Tú eres Pedro, y te daré las llaves del reino de los cielo - Alfa y Omega

Tú eres Pedro, y te daré las llaves del reino de los cielo

Jueves de la 1ª semana de Cuaresma. La Cátedra del apóstol San Pedro, fiesta / Mateo 16, 13-19

Carlos Pérez Laporta
'Primado de Pedro'. Pintura mural en la catedral de Mondoñedo, Lugo
Primado de Pedro. Pintura mural en la catedral de Mondoñedo, Lugo.

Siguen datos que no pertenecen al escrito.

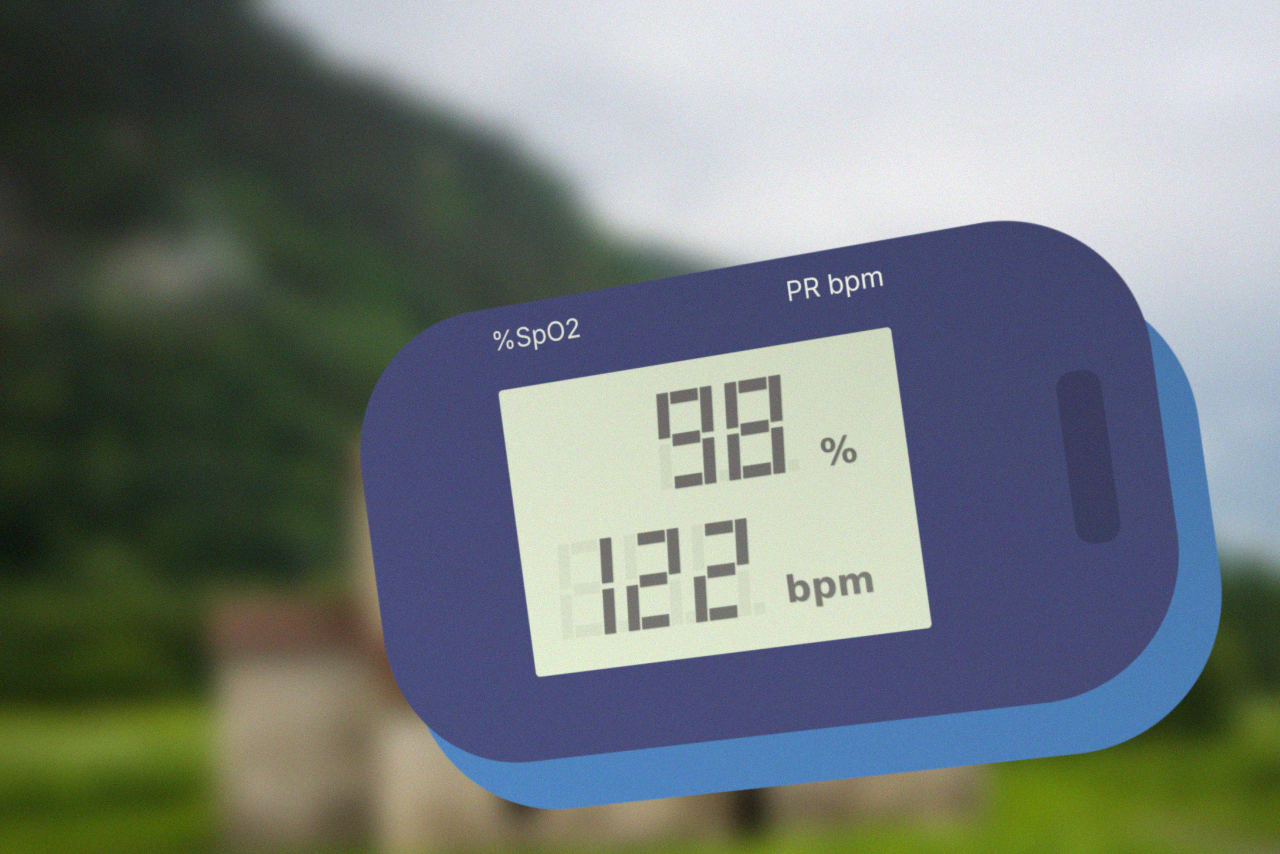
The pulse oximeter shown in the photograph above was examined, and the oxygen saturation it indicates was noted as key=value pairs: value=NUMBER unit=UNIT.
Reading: value=98 unit=%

Foto: María Pazos Carretero.

Evangelio: Mateo 16, 13-19

En aquel tiempo, al llegar a la región de Cesarea de Filipo, Jesús preguntó a sus discípulos:

«¿Quién dice la gente que es el Hijo del hombre?». Ellos contestaron:

«Unos que Juan el Bautista, otros que Elías, otros que Jeremías o uno de los profetas». Él les preguntó:

«Y vosotros, ¿quién decís que soy yo?». Simón Pedro tomó la palabra y dijo:

«Tú eres el Mesías, el Hijo del Dios vivo». Jesús le respondió:

«¡Bienaventurado tú, Simón, hijo de Jonás!, porque eso no te lo ha revelado ni la carne ni la sangre, sino mi Padre que está en los cielos.

Ahora yo te digo: Tú eres Pedro, y sobre esta piedra edificaré mi Iglesia, y el poder del infierno no la derrotará.

Te daré las llaves del reino de los cielos; lo que ates en la tierra quedará atado en los cielos, y lo que desates en la tierra quedará desatado en los cielos».

Comentario

«Tú eres el Mesías, el Hijo del Dios vivo». Después de decir aquello Pedro debió conmoverse. No había escogido él esas palabras y sobre todo esa certeza le pertenecía. Todo aquello había aparecido en su mente y en su corazón sin demasiado esfuerzo. Jesús tenía razón, no se lo había «revelado ni la carne ni la sangre». Los pensamientos que que solía generar su cabeza no tenían esa gravedad. Estos venían de un lugar tan profundo de sí mismo que ni siquiera sabía que tenía. Venían de algo más interior a él que él mismo. Desde aquel lugar recóndito de sí mismo al que nunca se había atrevido a descender. Ahora lo sabía: allí habitaba el «Padre que está en los cielos».

Además, esa certeza había brotado en él con fuerza pero sin violencia. Y después de decir aquello, le invadió una gran paz. Realmente había encontrado la salvación. Desde dentro de sí podía verlo con claridad. Aquella certeza no tenía nada que ver con su osadía habitual. Su corazón era impetuoso. Siempre se atrevía muy por encima de sus posibilidades. Con frecuencia le ocurría que un instante después de haberse abalanzado sobre algo le invadían las dudas.

Pedro debió estar muy atento a no confundir la seguridad de esas dos mociones. Porque aquella certidumbre que nacía de su íntima relación con Dios servía de hogar para los demás. Aquellas palabras pusieron nombre a lo que todos sus compañeros sentían pero no eran capaces de decir. Pero la euforia de de su atrevimiento desenfrenado, que tantas veces le había hecho creerse autorizado por Dios, le dejaba solo a él con su impulsividad y tendía a dejar solos a los otros, abandonados a sus sentimientos individuales. Esto debió comprenderlo especialmente cuando su arrojo fue del todo insuficiente para no acobardarse en el camino a la cruz, permitiendo la dispersión de todos los discípulos.